Google’s RAPPOR system [16] is designed to find the most popular settings for Chrome’s home page. Design an algorithm which:

  • Given a list of the 10,000 most popular web pages by traffic,

  • Determines the top 10 most-popular home pages out of the 10,000 most popular web pages

Ideas: Use parallel composition and take the noisy top 10

4. Hierarchical Queries

Design an algorithm to produce summary statistics for the U.S. Census. Your algorithm should produce total population counts at the following levels:

  • Census tract

  • City / town

  • ZIP Code

  • County

  • State

  • USA

Ideas:

Idea 1: Only compute the bottom level (census tract), using parallel composition. Add up all the tract counts to get the city counts, and so on up the hierarchy. Advantage: lowers privacy budget.

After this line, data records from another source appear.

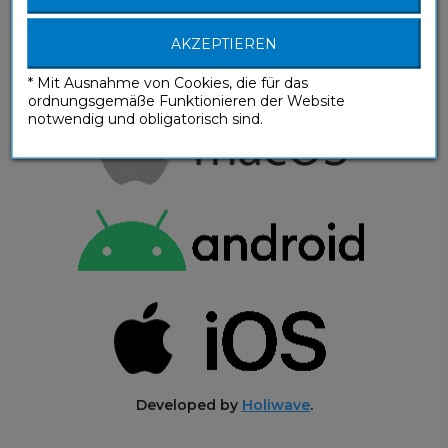
AKZEPTIEREN
* Mit Ausnahme von Cookies, die für das
ordnungsgemäße Funktionieren der Website
notwendig und obligatorisch sind.
Developed by
Holiwave
.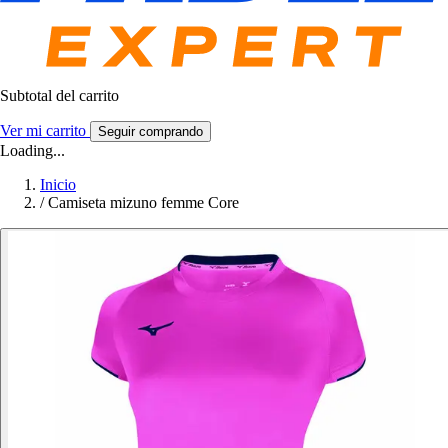
Subtotal del carrito
Ver mi carrito
Seguir comprando
Loading...
Inicio
/
Camiseta mizuno femme Core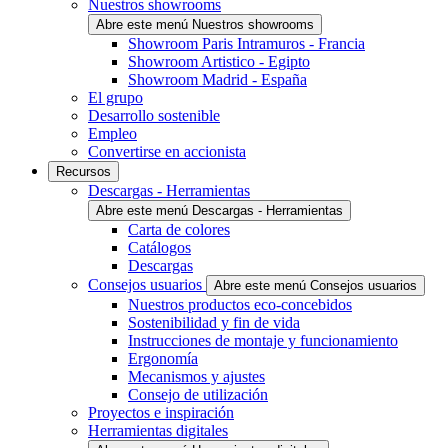
Nuestros showrooms
Abre este menú Nuestros showrooms
Showroom Paris Intramuros - Francia
Showroom Artistico - Egipto
Showroom Madrid - España
El grupo
Desarrollo sostenible
Empleo
Convertirse en accionista
Recursos
Descargas - Herramientas
Abre este menú Descargas - Herramientas
Carta de colores
Catálogos
Descargas
Consejos usuarios
Abre este menú Consejos usuarios
Nuestros productos eco-concebidos
Sostenibilidad y fin de vida
Instrucciones de montaje y funcionamiento
Ergonomía
Mecanismos y ajustes
Consejo de utilización
Proyectos e inspiración
Herramientas digitales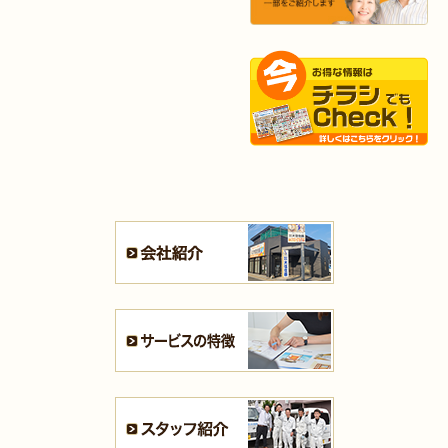
2024年8月3日
キッチン
リフォーム
（小倉南区 K様邸）
2024年7月26日
浴室
リフォーム
（小倉南区 N様邸）
2024年7月18日
浴室
リフォーム
（小倉南区 K様邸）
2024年7月10日
キッチン･
浴室･
洗面所
リフォーム
（小倉南区 T様邸）
2024年7月10日
浴室
リフォーム
（小倉南区 T様邸）
2024年7月8日
トイレ
リフォーム
（小倉北区 S様邸）
2024年6月28日
洗面所
リフォーム
（八幡東区 N様邸）
2024年6月25日
洗面所
リフォーム
（小倉南区 H様邸）
2024年6月24日
キッチン
リフォーム
（小倉北区 K様邸）
2024年6月22日
内装
リフォーム
（若松区 K様邸）
2024年6月22日
キッチン
リフォーム
（小倉南区 S様邸）
2024年6月12日
キッチン
リフォーム
（門司区 T様邸）
2024年6月3日
水回り
リフォーム
（小倉北区 Y様邸）
2024年5月25日
水回り･
内装
リフォーム
（小倉南区 M様邸）
2024年5月17日
浴室
リフォーム
（若松区 U様邸）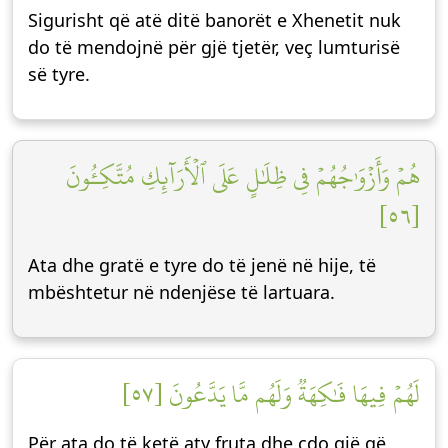
Sigurisht që atë ditë banorët e Xhenetit nuk
do të mendojnë për gjë tjetër, veç lumturisë
së tyre.
هُمۡ وَأَزۡوَٰجُهُمۡ فِي ظِلَٰلٍ عَلَى ٱلۡأَرَآئِكِ مُتَّكِـُٔونَ
[٥٦]
Ata dhe gratë e tyre do të jenë në hije, të
mbështetur në ndenjëse të lartuara.
لَهُمۡ فِيهَا فَٰكِهَةٞ وَلَهُم مَّا يَدَّعُونَ [٥٧]
Për ata do të ketë aty fruta dhe çdo gjë që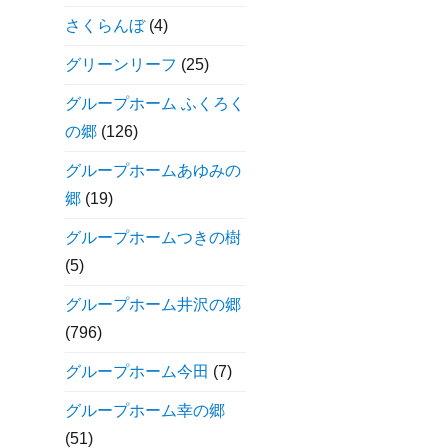
さくらんぼ
(4)
グリーンリーフ
(25)
グループホーム ふくろく
の郷
(126)
グループホームあゆみの
郷
(19)
グループホームつきの樹
(5)
グループホーム井沢の郷
(796)
グループホーム今田
(7)
グループホーム幸の郷
(51)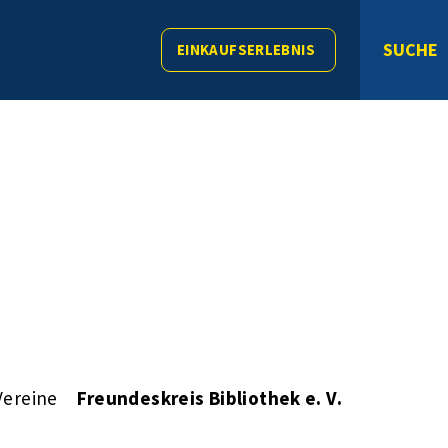
SUCHE
EINKAUFSERLEBNIS
Vereine
Freundeskreis Bibliothek e. V.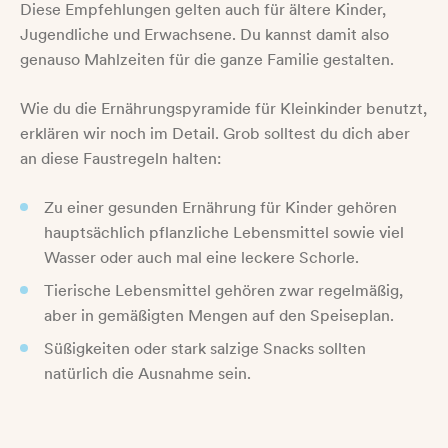
Diese Empfehlungen gelten auch für ältere Kinder,
Jugendliche und Erwachsene. Du kannst damit also
genauso Mahlzeiten für die ganze Familie gestalten.
Wie du die Ernährungspyramide für Kleinkinder benutzt,
erklären wir noch im Detail. Grob solltest du dich aber
an diese Faustregeln halten:
Zu einer gesunden Ernährung für Kinder gehören
hauptsächlich pflanzliche Lebensmittel sowie viel
Wasser oder auch mal eine leckere Schorle.
Tierische Lebensmittel gehören zwar regelmäßig,
aber in gemäßigten Mengen auf den Speiseplan.
Süßigkeiten oder stark salzige Snacks sollten
natürlich die Ausnahme sein.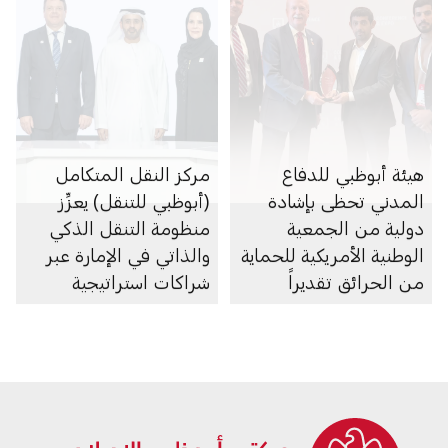
هيئة أبوظبي للدفاع
مركز النقل المتكامل
المدني تحظى بإشادة
(أبوظبي للتنقل) يعزِّز
دولية من الجمعية
منظومة التنقل الذكي
الوطنية الأمريكية للحماية
والذاتي في الإمارة عبر
من الحرائق تقديراً
شراكات استراتيجية
لتطوير منظومة مستدامة
متعددة
للسلامة والوقاية من
الحريق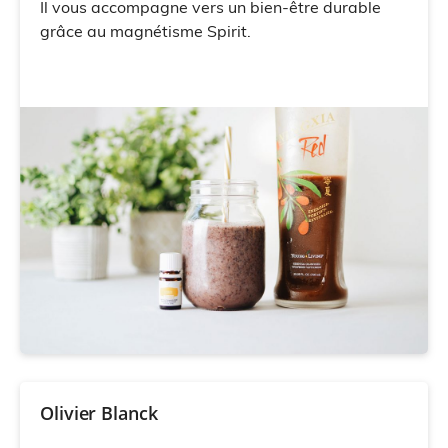
Il vous accompagne vers un bien-être durable
grâce au magnétisme Spirit.
Olivier Blanck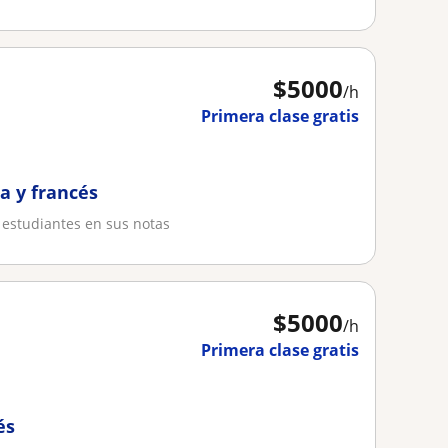
$
5000
/h
Primera clase gratis
ra y francés
s estudiantes en sus notas
$
5000
/h
Primera clase gratis
és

Idea 2: Compute counts at all levels, using parallel composition for each level. Tune the budget split using real data; probably we need more accuracy for the smaller levels of the hierarchy.

Idea 3: As (2), but also use post-processing to re-scale lower levels of the hierarchy based on higher ones; truncate counts to whole numbers; move negative counts to 0.

5. Workloads of Range Queries

Design an algorithm to accurately answer a workload of range queries. Range queries are queries on a single table of the form: “how many rows have a value for \(c\) between \(a\) and \(b\)?” (i.e. the count of rows which lie in a specific range).

Part 1

The whole workload is pre-specified as a finite sequence of ranges: \(\{(a_1, b_1), \dots, (a_k, b_k)\}\), and

Part 2

The length of the workload \(k\) is pre-specified, but queries arrive in a streaming fashion and must be answered as they arrive.

Part 3

The workload may be infinite.

Ideas:

Just run each query with sequential composition.

For part 1, combine them so we can use L2 sensitivity. When \(k\) is large, this will work well with Gaussian noise.

Or, build synthetic data:

  • For each range \((i, i+1)\), find a count (parallel composition). This is a synthetic data representation! We can answer infinitely many queries by adding up the counts of all the segments in this histogram which are contained in the desired interval.

  • For part 2, use SVT

For SVT: for each query in the stream, ask how far the real answer is from the synthetic data answer. If it’s far, query the real answer’s range (as a histogram, using parallel composition) and update the synthetic data. Otherwise just give the synthetic data answer. This way you ONLY pay for updates to the synthetic data.